▶ Supplied records
════

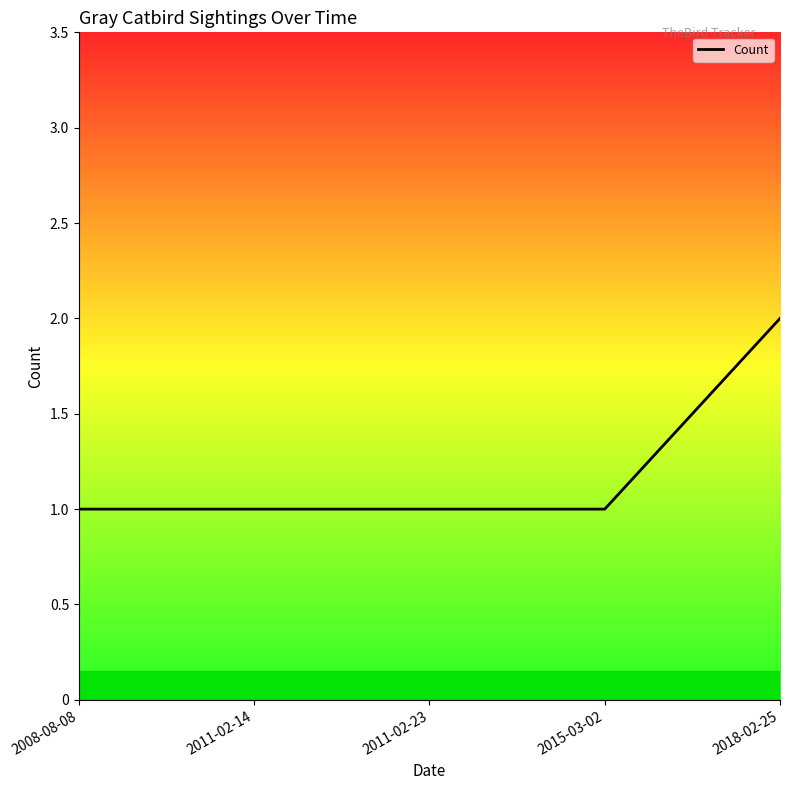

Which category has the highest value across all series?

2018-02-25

════

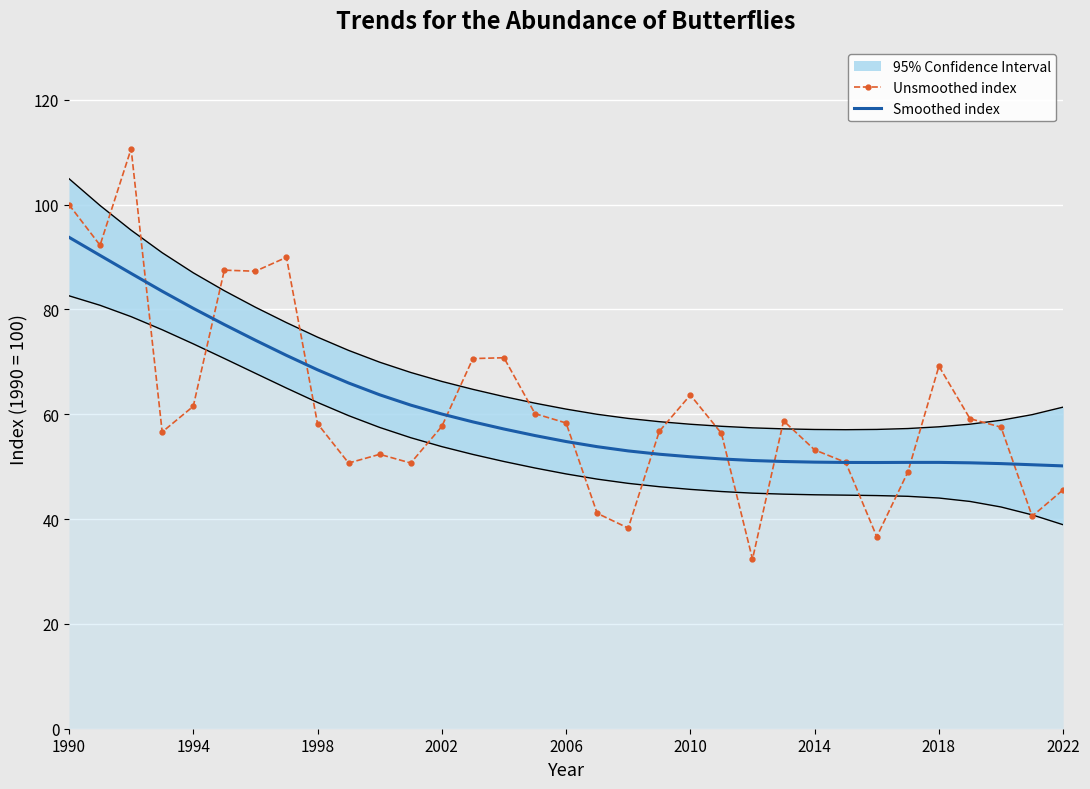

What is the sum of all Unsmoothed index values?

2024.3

════

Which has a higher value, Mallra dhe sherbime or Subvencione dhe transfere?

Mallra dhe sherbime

════

▶ What is expected
Pick out every line in the records above that contains the word "Mallra".

▶ Written response
Which has a higher value, Mallra dhe sherbime or Subvencione dhe transfere?
Mallra dhe sherbime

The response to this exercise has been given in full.